[Stored data entries]
==*==

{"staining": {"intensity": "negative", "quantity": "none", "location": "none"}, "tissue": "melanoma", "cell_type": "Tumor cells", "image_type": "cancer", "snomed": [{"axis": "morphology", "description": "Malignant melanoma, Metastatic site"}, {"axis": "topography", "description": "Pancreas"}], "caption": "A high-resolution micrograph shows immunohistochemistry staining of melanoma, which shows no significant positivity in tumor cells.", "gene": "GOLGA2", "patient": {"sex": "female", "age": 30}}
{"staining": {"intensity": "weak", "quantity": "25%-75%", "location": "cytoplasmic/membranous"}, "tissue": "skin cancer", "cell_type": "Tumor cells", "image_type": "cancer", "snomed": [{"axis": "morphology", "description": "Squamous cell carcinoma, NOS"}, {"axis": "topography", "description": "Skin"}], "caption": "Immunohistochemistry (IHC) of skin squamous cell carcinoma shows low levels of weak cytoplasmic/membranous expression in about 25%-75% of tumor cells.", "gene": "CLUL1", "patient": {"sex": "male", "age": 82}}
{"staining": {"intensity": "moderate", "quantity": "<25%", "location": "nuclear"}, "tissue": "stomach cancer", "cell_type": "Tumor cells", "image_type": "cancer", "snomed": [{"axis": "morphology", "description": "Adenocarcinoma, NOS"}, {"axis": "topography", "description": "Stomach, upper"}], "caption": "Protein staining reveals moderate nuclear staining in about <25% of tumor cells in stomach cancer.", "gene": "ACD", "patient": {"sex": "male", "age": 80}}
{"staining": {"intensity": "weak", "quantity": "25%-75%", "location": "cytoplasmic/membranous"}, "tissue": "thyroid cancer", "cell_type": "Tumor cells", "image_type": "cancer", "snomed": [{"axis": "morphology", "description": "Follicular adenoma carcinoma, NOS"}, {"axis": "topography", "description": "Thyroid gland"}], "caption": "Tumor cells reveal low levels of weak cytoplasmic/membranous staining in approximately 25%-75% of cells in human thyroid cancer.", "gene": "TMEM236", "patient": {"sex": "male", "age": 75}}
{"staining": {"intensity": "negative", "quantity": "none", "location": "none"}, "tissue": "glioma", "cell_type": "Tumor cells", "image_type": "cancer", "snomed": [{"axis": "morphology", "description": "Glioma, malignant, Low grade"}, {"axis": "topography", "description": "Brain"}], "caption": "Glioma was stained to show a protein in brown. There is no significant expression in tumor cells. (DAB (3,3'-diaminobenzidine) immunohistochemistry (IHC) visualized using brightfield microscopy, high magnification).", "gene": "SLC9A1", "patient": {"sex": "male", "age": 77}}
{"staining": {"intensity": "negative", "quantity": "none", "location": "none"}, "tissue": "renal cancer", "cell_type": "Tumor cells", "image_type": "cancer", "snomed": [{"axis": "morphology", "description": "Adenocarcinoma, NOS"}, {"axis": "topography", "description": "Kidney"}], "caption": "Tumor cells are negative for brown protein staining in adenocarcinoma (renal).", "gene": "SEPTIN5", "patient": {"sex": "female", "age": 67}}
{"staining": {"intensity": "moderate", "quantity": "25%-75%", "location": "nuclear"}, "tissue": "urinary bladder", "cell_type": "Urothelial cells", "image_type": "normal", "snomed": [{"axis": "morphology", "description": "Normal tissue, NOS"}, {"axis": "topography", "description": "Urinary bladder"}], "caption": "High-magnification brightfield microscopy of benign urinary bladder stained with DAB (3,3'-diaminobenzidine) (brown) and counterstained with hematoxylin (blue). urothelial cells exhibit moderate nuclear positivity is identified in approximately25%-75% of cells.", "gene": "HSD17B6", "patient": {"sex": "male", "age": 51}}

==*==

Retype the entries above exactly as they appear.

* Solution for this problem
{"staining": {"intensity": "negative", "quantity": "none", "location": "none"}, "tissue": "melanoma", "cell_type": "Tumor cells", "image_type": "cancer", "snomed": [{"axis": "morphology", "description": "Malignant melanoma, Metastatic site"}, {"axis": "topography", "description": "Pancreas"}], "caption": "A high-resolution micrograph shows immunohistochemistry staining of melanoma, which shows no significant positivity in tumor cells.", "gene": "GOLGA2", "patient": {"sex": "female", "age": 30}}
{"staining": {"intensity": "weak", "quantity": "25%-75%", "location": "cytoplasmic/membranous"}, "tissue": "skin cancer", "cell_type": "Tumor cells", "image_type": "cancer", "snomed": [{"axis": "morphology", "description": "Squamous cell carcinoma, NOS"}, {"axis": "topography", "description": "Skin"}], "caption": "Immunohistochemistry (IHC) of skin squamous cell carcinoma shows low levels of weak cytoplasmic/membranous expression in about 25%-75% of tumor cells.", "gene": "CLUL1", "patient": {"sex": "male", "age": 82}}
{"staining": {"intensity": "moderate", "quantity": "<25%", "location": "nuclear"}, "tissue": "stomach cancer", "cell_type": "Tumor cells", "image_type": "cancer", "snomed": [{"axis": "morphology", "description": "Adenocarcinoma, NOS"}, {"axis": "topography", "description": "Stomach, upper"}], "caption": "Protein staining reveals moderate nuclear staining in about <25% of tumor cells in stomach cancer.", "gene": "ACD", "patient": {"sex": "male", "age": 80}}
{"staining": {"intensity": "weak", "quantity": "25%-75%", "location": "cytoplasmic/membranous"}, "tissue": "thyroid cancer", "cell_type": "Tumor cells", "image_type": "cancer", "snomed": [{"axis": "morphology", "description": "Follicular adenoma carcinoma, NOS"}, {"axis": "topography", "description": "Thyroid gland"}], "caption": "Tumor cells reveal low levels of weak cytoplasmic/membranous staining in approximately 25%-75% of cells in human thyroid cancer.", "gene": "TMEM236", "patient": {"sex": "male", "age": 75}}
{"staining": {"intensity": "negative", "quantity": "none", "location": "none"}, "tissue": "glioma", "cell_type": "Tumor cells", "image_type": "cancer", "snomed": [{"axis": "morphology", "description": "Glioma, malignant, Low grade"}, {"axis": "topography", "description": "Brain"}], "caption": "Glioma was stained to show a protein in brown. There is no significant expression in tumor cells. (DAB (3,3'-diaminobenzidine) immunohistochemistry (IHC) visualized using brightfield microscopy, high magnification).", "gene": "SLC9A1", "patient": {"sex": "male", "age": 77}}
{"staining": {"intensity": "negative", "quantity": "none", "location": "none"}, "tissue": "renal cancer", "cell_type": "Tumor cells", "image_type": "cancer", "snomed": [{"axis": "morphology", "description": "Adenocarcinoma, NOS"}, {"axis": "topography", "description": "Kidney"}], "caption": "Tumor cells are negative for brown protein staining in adenocarcinoma (renal).", "gene": "SEPTIN5", "patient": {"sex": "female", "age": 67}}
{"staining": {"intensity": "moderate", "quantity": "25%-75%", "location": "nuclear"}, "tissue": "urinary bladder", "cell_type": "Urothelial cells", "image_type": "normal", "snomed": [{"axis": "morphology", "description": "Normal tissue, NOS"}, {"axis": "topography", "description": "Urinary bladder"}], "caption": "High-magnification brightfield microscopy of benign urinary bladder stained with DAB (3,3'-diaminobenzidine) (brown) and counterstained with hematoxylin (blue). urothelial cells exhibit moderate nuclear positivity is identified in approximately25%-75% of cells.", "gene": "HSD17B6", "patient": {"sex": "male", "age": 51}}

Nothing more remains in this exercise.